Now Hattie knew she had developed another obsession. She’d returned to Whalsay full of hope and dreams. Then Mima had died and everything had become more complicated. Perhaps she was ill again, though she didn’t recognize this as depression. She was suffering from the same symptoms as before – the difficulty in sleeping, a reluctance to eat, the inability to trust her own judgement – but it didn’t feel at all the same.
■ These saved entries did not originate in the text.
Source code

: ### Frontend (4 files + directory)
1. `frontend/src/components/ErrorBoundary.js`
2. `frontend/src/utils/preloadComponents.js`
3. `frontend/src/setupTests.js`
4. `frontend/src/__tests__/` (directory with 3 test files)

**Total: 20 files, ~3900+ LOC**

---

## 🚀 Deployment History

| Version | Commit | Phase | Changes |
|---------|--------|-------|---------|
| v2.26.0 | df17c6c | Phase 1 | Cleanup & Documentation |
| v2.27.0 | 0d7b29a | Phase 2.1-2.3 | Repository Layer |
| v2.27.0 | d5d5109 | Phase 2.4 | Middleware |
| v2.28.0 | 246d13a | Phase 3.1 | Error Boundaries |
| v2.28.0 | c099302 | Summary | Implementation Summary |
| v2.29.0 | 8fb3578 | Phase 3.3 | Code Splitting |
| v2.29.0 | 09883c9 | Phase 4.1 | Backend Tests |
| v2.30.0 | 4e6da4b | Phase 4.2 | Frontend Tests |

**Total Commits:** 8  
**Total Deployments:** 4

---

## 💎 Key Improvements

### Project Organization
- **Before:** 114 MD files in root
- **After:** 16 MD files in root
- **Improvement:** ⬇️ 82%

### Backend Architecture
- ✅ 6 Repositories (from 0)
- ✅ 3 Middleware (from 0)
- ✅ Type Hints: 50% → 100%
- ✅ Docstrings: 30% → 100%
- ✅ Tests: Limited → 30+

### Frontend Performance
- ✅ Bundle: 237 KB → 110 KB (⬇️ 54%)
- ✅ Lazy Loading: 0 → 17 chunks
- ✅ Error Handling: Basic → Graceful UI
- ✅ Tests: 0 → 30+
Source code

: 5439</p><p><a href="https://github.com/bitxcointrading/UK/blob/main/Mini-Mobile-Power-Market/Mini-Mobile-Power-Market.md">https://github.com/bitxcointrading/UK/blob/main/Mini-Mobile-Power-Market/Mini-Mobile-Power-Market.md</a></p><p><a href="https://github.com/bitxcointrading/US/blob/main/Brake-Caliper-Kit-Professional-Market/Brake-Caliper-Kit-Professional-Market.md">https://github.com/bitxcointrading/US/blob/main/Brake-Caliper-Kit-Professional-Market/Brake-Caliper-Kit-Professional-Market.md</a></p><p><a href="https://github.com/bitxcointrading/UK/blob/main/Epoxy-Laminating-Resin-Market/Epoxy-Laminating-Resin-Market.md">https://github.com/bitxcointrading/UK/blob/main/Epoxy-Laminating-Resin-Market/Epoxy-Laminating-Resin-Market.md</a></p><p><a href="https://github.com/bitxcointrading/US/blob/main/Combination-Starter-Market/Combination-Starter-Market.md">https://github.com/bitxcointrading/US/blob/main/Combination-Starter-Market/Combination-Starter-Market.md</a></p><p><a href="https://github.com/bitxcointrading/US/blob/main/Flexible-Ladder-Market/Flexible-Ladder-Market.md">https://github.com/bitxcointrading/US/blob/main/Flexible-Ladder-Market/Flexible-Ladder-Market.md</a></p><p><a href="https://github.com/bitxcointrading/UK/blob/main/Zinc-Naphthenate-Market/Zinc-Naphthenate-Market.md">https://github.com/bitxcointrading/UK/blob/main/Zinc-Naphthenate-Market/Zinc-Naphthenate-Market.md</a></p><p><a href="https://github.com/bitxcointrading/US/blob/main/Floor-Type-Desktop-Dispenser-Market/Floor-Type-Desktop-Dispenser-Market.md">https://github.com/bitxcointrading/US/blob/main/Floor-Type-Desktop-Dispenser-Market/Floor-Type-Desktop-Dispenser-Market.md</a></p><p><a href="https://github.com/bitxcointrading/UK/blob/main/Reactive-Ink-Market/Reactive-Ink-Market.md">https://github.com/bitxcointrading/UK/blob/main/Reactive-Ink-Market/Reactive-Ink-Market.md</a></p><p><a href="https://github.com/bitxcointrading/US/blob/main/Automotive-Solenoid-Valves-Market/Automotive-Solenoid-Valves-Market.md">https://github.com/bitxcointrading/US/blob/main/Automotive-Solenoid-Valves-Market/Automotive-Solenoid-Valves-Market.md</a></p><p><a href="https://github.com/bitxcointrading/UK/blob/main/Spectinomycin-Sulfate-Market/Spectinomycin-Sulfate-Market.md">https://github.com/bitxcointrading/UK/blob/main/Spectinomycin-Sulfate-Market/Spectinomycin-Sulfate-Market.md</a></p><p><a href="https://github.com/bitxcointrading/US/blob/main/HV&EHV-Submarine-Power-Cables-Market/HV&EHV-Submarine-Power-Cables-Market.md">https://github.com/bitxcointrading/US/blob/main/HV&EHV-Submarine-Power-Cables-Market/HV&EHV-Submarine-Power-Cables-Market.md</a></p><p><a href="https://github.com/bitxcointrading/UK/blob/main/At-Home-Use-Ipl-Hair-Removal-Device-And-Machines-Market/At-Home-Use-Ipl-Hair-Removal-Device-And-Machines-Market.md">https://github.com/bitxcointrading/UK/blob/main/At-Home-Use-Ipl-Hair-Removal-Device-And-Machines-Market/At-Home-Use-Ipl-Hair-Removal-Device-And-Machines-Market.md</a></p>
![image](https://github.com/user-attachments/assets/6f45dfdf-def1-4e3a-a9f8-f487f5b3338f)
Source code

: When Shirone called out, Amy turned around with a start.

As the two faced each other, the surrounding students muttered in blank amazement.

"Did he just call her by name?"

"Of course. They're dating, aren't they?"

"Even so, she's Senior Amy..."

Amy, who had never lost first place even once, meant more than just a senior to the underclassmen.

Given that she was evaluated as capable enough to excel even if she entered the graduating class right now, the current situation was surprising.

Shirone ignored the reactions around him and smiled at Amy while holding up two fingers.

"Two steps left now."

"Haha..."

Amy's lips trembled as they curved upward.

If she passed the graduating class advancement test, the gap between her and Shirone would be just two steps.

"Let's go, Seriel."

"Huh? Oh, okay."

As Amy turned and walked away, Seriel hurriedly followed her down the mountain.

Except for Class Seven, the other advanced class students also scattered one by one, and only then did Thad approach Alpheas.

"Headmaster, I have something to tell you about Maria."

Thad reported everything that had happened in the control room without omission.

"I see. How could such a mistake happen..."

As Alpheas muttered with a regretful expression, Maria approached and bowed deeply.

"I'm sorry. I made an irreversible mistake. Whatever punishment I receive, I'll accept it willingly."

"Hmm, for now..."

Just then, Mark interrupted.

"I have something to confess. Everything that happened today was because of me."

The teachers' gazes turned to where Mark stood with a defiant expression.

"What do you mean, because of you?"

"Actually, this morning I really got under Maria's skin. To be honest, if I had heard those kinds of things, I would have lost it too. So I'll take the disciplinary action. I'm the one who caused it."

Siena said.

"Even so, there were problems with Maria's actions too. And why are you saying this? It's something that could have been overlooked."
It had been very different when she’d first arrived back in Whalsay. Then the summer had spread ahead of her, full of possibilities.
Mima had realized how happy she was. Two nights before she’d been shot, she’d called Hattie into the house. She’d poured glasses of whisky, put them on a tray with the bottle and a little jug of water. It had been unusually mild and they’d sat outside on the bench made of driftwood that stood by the kitchen door, the tray on the ground between them.
‘Now what has happened to you over the winter? You look like the cat that got the cream.’
‘Nothing’s happened. I’m just pleased to be back in the island. You know how much I like it here. It’s the only place I feel quite sane. It’s the best place in the whole world.’
‘Maybe it is.’ Mima had gathered her cat on to her lap and given a little laugh. ‘But what would I know? I’ve never lived anywhere else. But maybe it would be good to see a bit of the world before I die. Perhaps you’ll dig up a hoard of treasure in my land and I’ll be able to travel like the young ones do.’